## WHAT THIS TASK INVOLVES
Pictures stay out; everything else in the listing below is to be restated word for word.

## DATASET EXTRACT
▬▬▬▬▬▬▬▬▬▬
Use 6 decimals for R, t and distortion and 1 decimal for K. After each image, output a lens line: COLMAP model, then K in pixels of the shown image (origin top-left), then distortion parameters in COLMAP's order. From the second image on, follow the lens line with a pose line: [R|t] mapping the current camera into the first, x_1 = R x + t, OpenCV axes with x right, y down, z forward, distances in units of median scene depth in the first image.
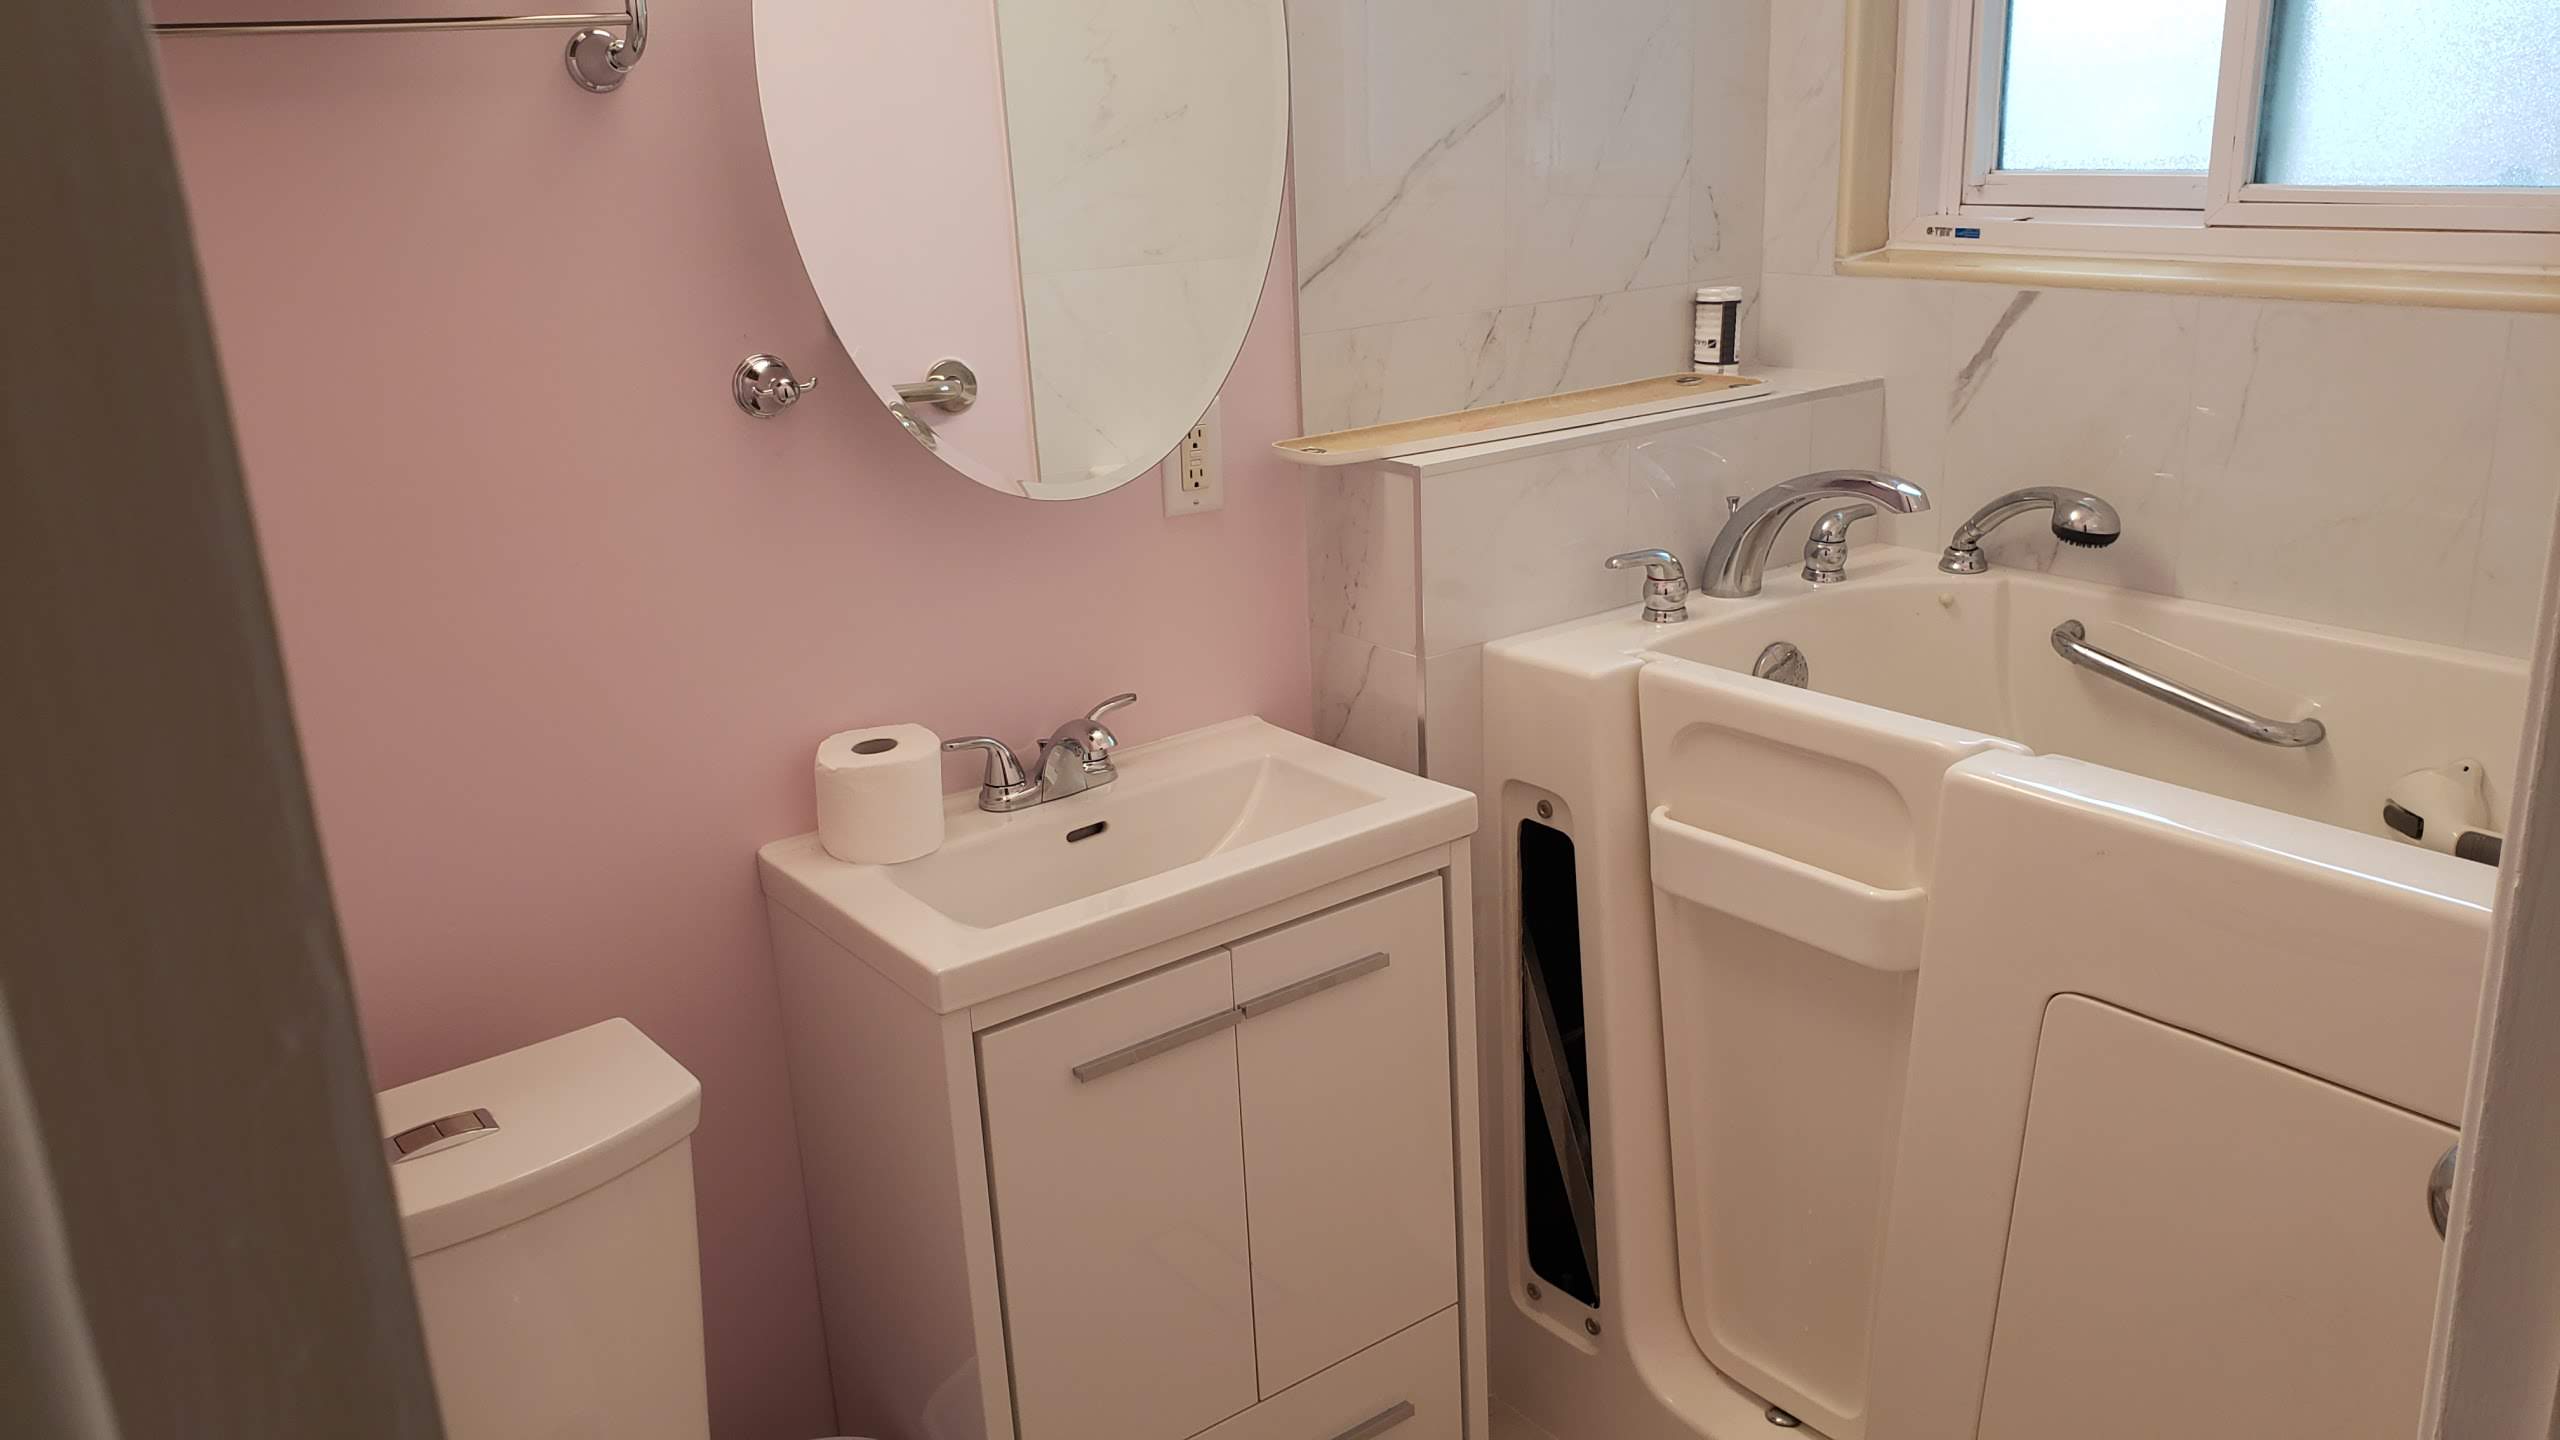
lens RADIAL K [[1951.4, 0, 1278.4], [0, 1951.4, 724.7], [0, 0, 1]] dist [0.042434, -0.052737]
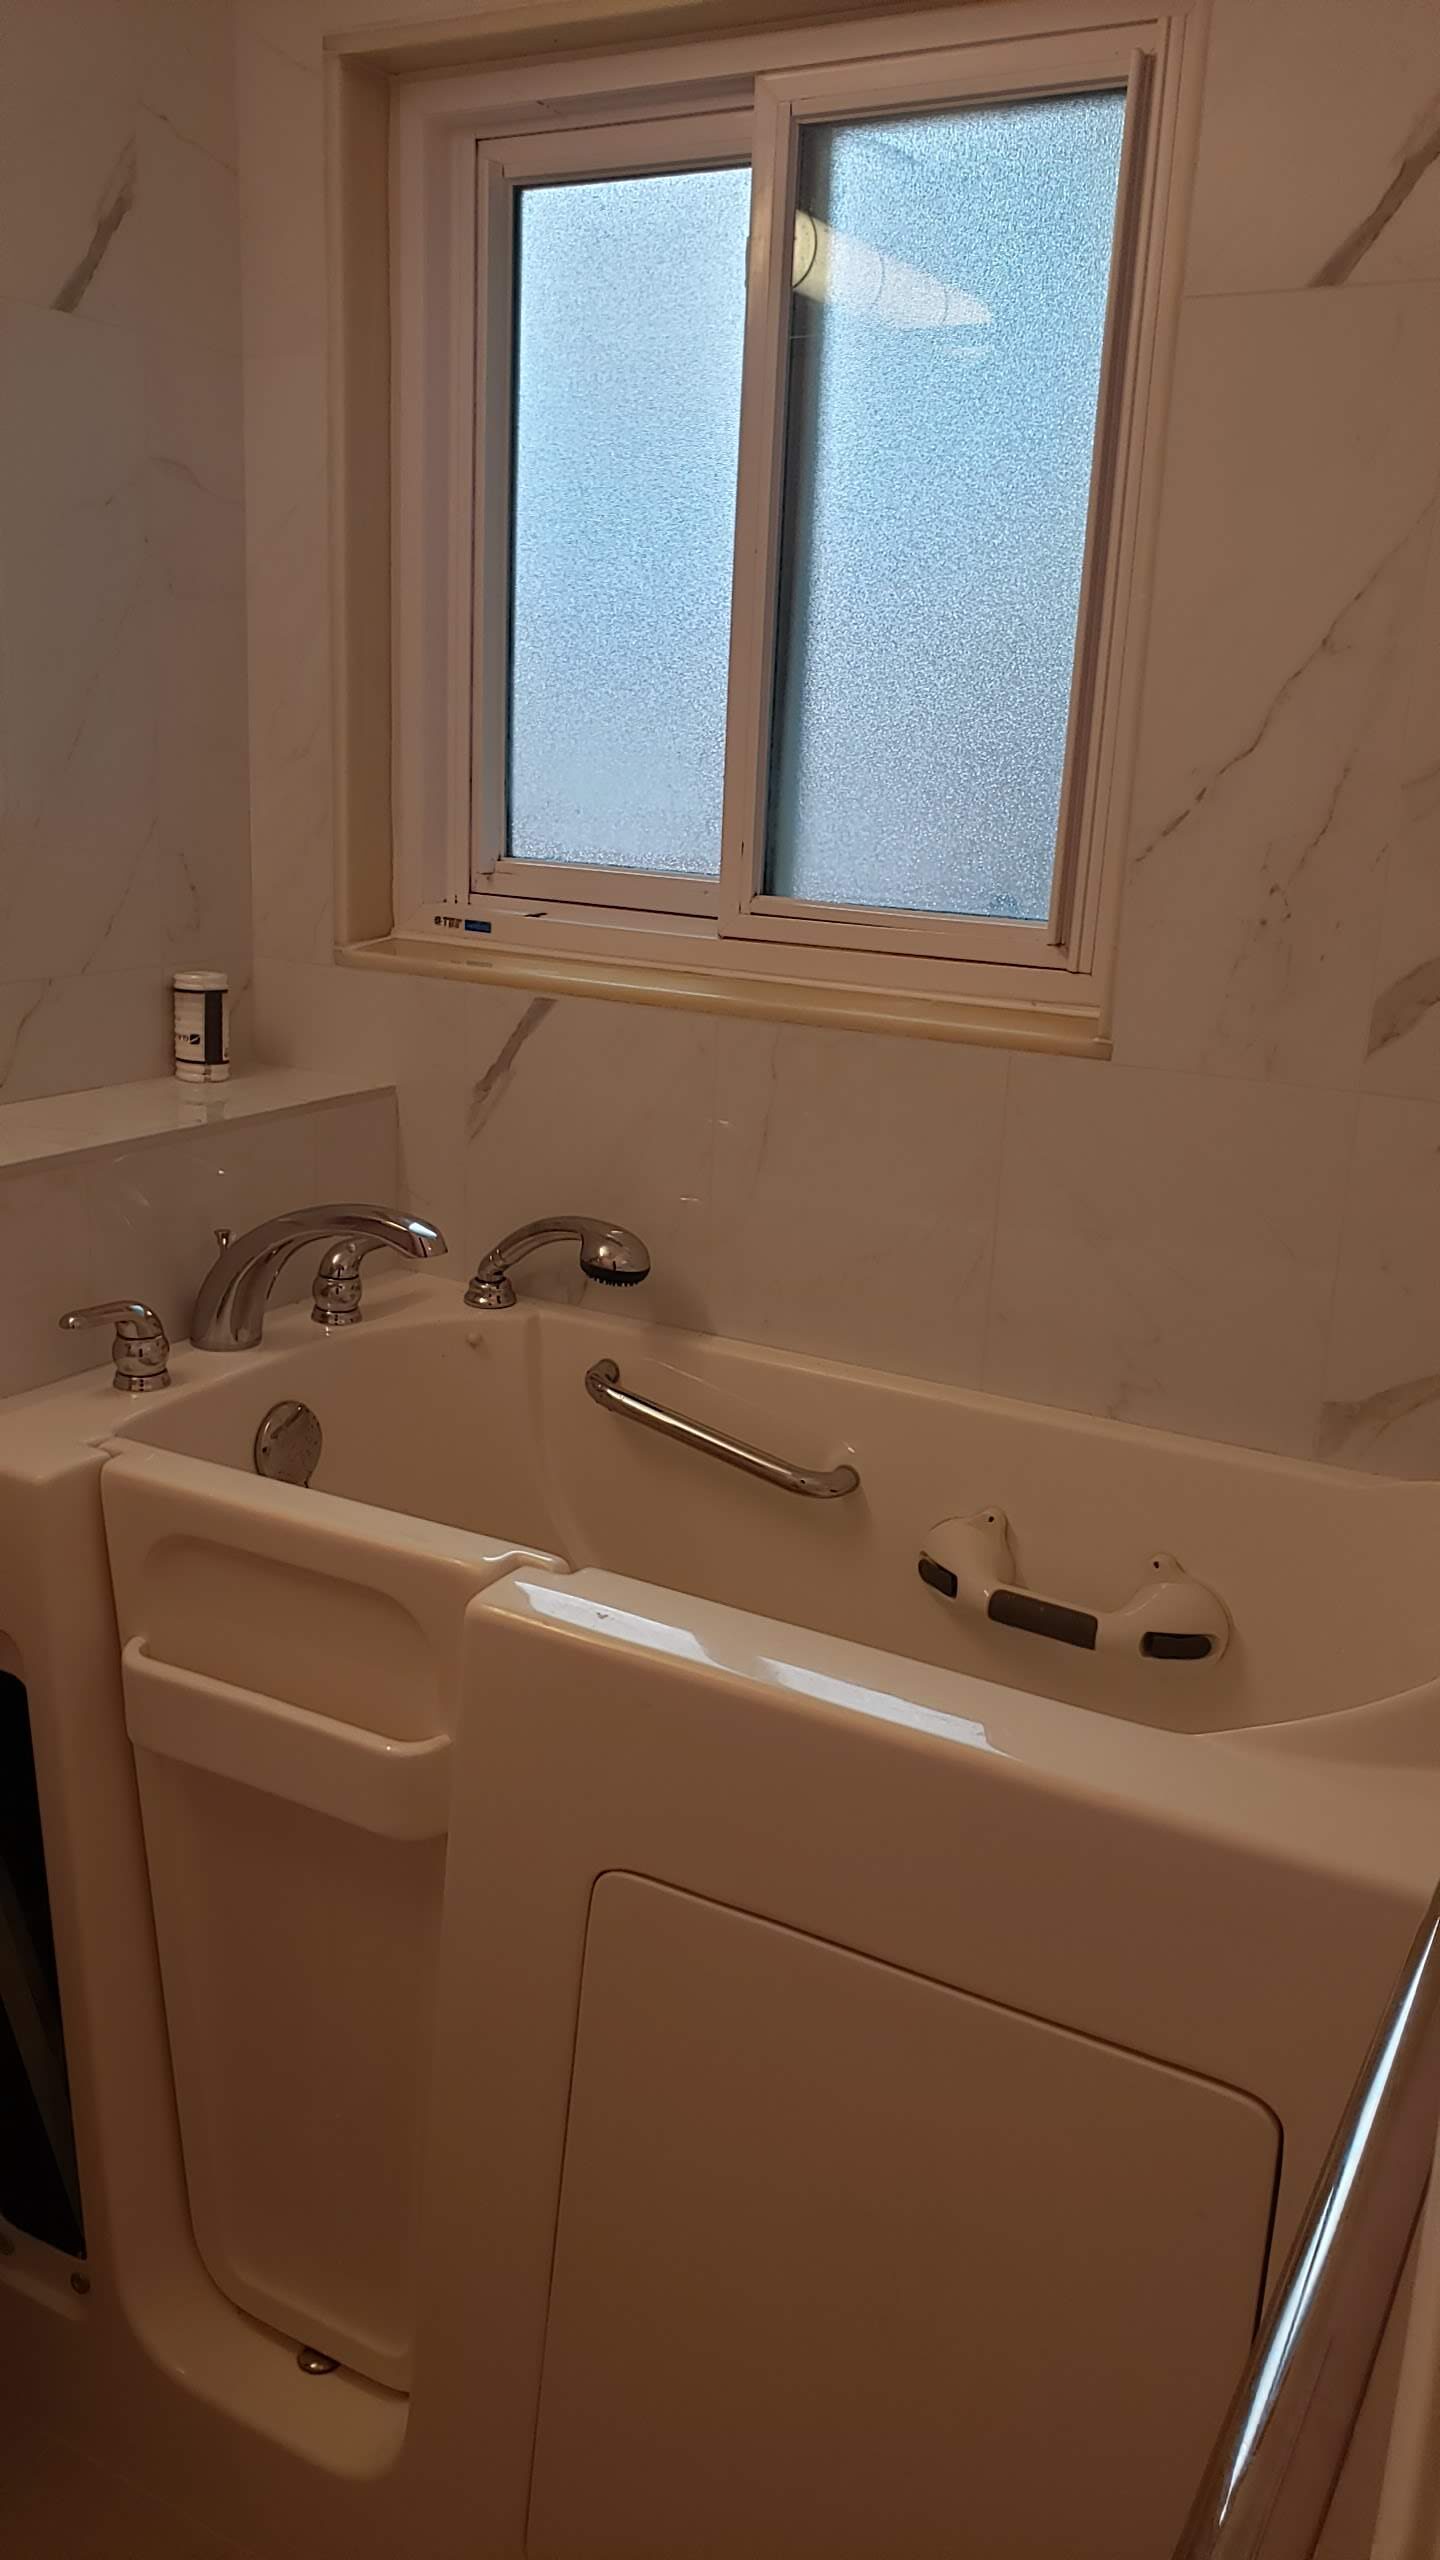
lens RADIAL K [[1951.4, 0, 714.7], [0, 1951.4, 1282.2], [0, 0, 1]] dist [0.042434, -0.052737]
pose [[0.906781, -0.032022, 0.420384, 0.074469], [0.046061, 0.998667, -0.023282, -0.067356], [-0.419078, 0.040475, 0.907048, 0.165256]]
▬▬▬▬▬▬▬▬▬▬
## TASK RESULT
Use 6 decimals for R, t and distortion and 1 decimal for K. After each image, output a lens line: COLMAP model, then K in pixels of the shown image (origin top-left), then distortion parameters in COLMAP's order. From the second image on, follow the lens line with a pose line: [R|t] mapping the current camera into the first, x_1 = R x + t, OpenCV axes with x right, y down, z forward, distances in units of median scene depth in the first image.
lens RADIAL K [[1951.4, 0, 1278.4], [0, 1951.4, 724.7], [0, 0, 1]] dist [0.042434, -0.052737]
lens RADIAL K [[1951.4, 0, 714.7], [0, 1951.4, 1282.2], [0, 0, 1]] dist [0.042434, -0.052737]
pose [[0.906781, -0.032022, 0.420384, 0.074469], [0.046061, 0.998667, -0.023282, -0.067356], [-0.419078, 0.040475, 0.907048, 0.165256]]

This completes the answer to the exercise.